Start of RECORDS PROVIDED

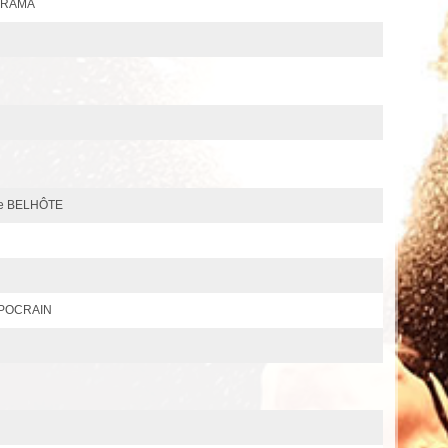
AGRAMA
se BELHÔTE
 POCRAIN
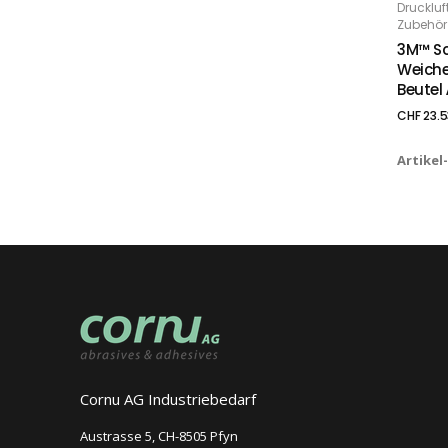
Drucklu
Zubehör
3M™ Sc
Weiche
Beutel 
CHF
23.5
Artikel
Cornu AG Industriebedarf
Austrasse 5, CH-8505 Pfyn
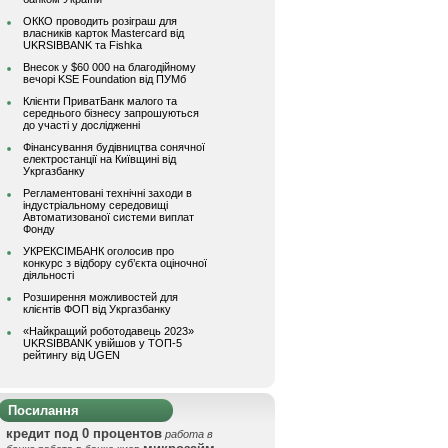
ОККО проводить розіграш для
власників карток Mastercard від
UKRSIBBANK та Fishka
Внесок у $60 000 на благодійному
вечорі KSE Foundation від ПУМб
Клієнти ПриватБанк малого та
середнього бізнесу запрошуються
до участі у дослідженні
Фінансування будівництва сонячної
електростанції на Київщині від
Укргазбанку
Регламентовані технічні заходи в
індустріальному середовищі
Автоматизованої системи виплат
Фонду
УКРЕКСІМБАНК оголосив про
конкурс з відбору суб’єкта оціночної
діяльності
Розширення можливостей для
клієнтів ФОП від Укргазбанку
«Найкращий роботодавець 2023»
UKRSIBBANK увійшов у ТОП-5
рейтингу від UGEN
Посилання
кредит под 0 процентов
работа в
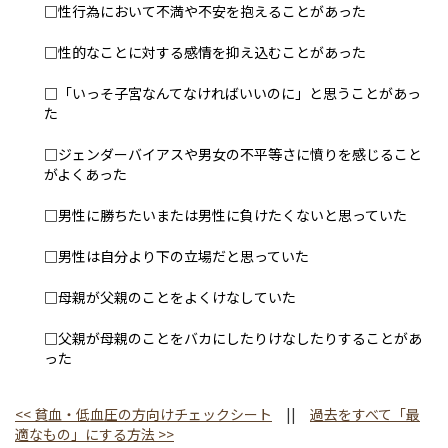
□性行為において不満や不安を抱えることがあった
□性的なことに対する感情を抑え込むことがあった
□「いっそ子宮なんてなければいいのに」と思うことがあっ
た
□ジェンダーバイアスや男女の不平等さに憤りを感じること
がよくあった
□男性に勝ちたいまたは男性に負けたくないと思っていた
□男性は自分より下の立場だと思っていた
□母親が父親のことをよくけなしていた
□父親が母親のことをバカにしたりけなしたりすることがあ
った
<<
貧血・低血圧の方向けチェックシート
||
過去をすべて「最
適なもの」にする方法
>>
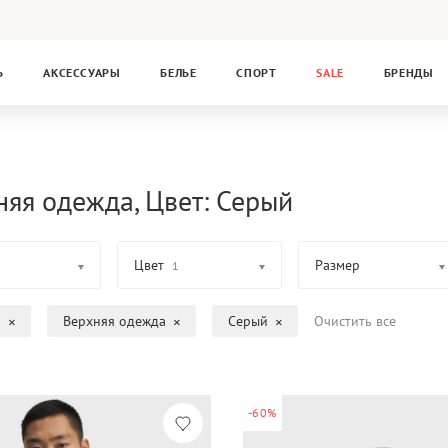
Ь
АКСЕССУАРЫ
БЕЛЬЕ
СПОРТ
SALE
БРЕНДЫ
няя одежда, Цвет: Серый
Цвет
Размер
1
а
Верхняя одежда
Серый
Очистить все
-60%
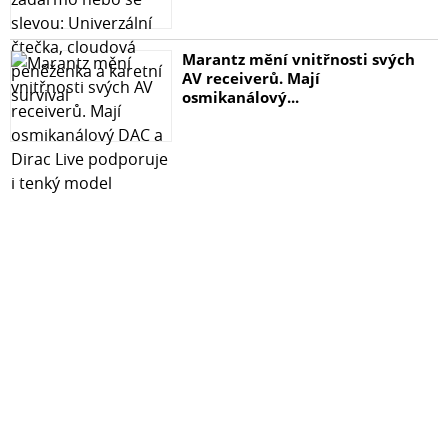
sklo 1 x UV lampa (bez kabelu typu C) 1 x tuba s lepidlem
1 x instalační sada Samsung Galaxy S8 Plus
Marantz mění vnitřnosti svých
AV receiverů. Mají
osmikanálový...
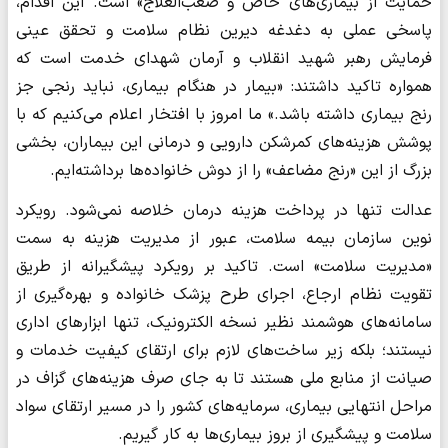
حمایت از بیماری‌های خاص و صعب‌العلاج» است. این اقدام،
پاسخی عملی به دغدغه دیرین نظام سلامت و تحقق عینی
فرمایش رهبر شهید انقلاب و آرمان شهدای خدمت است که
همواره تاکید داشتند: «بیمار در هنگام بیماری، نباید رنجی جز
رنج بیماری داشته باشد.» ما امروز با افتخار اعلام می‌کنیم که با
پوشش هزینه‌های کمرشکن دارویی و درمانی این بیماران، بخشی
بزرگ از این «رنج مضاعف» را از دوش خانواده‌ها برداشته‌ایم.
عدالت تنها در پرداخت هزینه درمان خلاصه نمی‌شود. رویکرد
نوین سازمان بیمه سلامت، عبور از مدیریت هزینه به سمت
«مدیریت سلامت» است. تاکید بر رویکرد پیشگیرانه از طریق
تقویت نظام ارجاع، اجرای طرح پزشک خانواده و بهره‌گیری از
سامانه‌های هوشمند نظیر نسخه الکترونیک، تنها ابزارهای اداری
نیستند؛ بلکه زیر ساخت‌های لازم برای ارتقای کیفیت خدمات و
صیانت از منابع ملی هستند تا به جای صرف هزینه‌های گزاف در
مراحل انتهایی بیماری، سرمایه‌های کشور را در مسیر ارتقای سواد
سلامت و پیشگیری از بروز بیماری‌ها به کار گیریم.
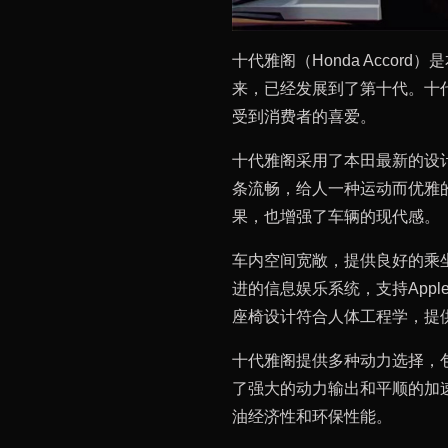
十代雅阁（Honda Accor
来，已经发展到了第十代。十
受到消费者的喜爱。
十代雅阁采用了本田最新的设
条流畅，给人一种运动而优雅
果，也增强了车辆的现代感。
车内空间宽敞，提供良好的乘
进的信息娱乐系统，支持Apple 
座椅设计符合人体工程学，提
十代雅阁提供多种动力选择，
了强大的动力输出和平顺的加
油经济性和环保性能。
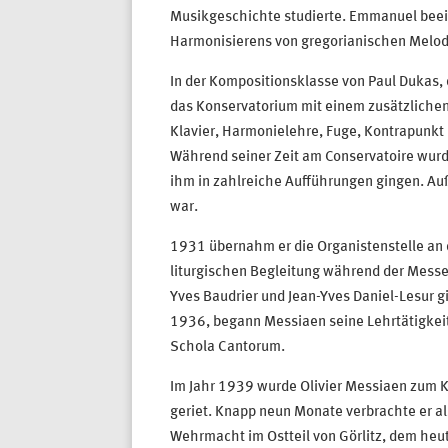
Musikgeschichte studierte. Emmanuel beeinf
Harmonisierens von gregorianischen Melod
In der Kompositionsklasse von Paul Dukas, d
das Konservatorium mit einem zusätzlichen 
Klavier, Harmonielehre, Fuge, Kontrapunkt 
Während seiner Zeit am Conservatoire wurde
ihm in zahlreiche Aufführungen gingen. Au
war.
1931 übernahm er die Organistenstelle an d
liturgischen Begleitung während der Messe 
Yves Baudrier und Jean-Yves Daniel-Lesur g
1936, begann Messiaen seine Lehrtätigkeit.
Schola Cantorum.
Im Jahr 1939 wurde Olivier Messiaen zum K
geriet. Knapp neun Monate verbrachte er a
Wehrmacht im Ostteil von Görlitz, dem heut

End of RECORDS PROVIDED

Write down exactly what the lines above say, from the line holding "електростанції на Київщині від" through the line holding "پوشش هزینه‌های کمرشکن", and nothing more. Do not copy the pictures.

електростанції на Київщині від
Укргазбанку
Регламентовані технічні заходи в
індустріальному середовищі
Автоматизованої системи виплат
Фонду
УКРЕКСІМБАНК оголосив про
конкурс з відбору суб’єкта оціночної
діяльності
Розширення можливостей для
клієнтів ФОП від Укргазбанку
«Найкращий роботодавець 2023»
UKRSIBBANK увійшов у ТОП-5
рейтингу від UGEN
Посилання
кредит под 0 процентов
работа в
□性行為において不満や不安を抱えることがあった
□性的なことに対する感情を抑え込むことがあった
□「いっそ子宮なんてなければいいのに」と思うことがあっ
た
□ジェンダーバイアスや男女の不平等さに憤りを感じること
がよくあった
□男性に勝ちたいまたは男性に負けたくないと思っていた
□男性は自分より下の立場だと思っていた
□母親が父親のことをよくけなしていた
□父親が母親のことをバカにしたりけなしたりすることがあ
った
<<
貧血・低血圧の方向けチェックシート
||
過去をすべて「最
適なもの」にする方法
>>
Ь
АКСЕССУАРЫ
БЕЛЬЕ
СПОРТ
SALE
БРЕНДЫ
няя одежда, Цвет: Серый
Цвет
Размер
1
а
Верхняя одежда
Серый
Очистить все
-60%
sklo 1 x UV lampa (bez kabelu typu C) 1 x tuba s lepidlem
1 x instalační sada Samsung Galaxy S8 Plus
Marantz mění vnitřnosti svých
AV receiverů. Mají
osmikanálový...
حمایت از بیماری‌های خاص و صعب‌العلاج» است. این اقدام،
پاسخی عملی به دغدغه دیرین نظام سلامت و تحقق عینی
فرمایش رهبر شهید انقلاب و آرمان شهدای خدمت است که
همواره تاکید داشتند: «بیمار در هنگام بیماری، نباید رنجی جز
رنج بیماری داشته باشد.» ما امروز با افتخار اعلام می‌کنیم که با
پوشش هزینه‌های کمرشکن دارویی و درمانی این بیماران، بخشی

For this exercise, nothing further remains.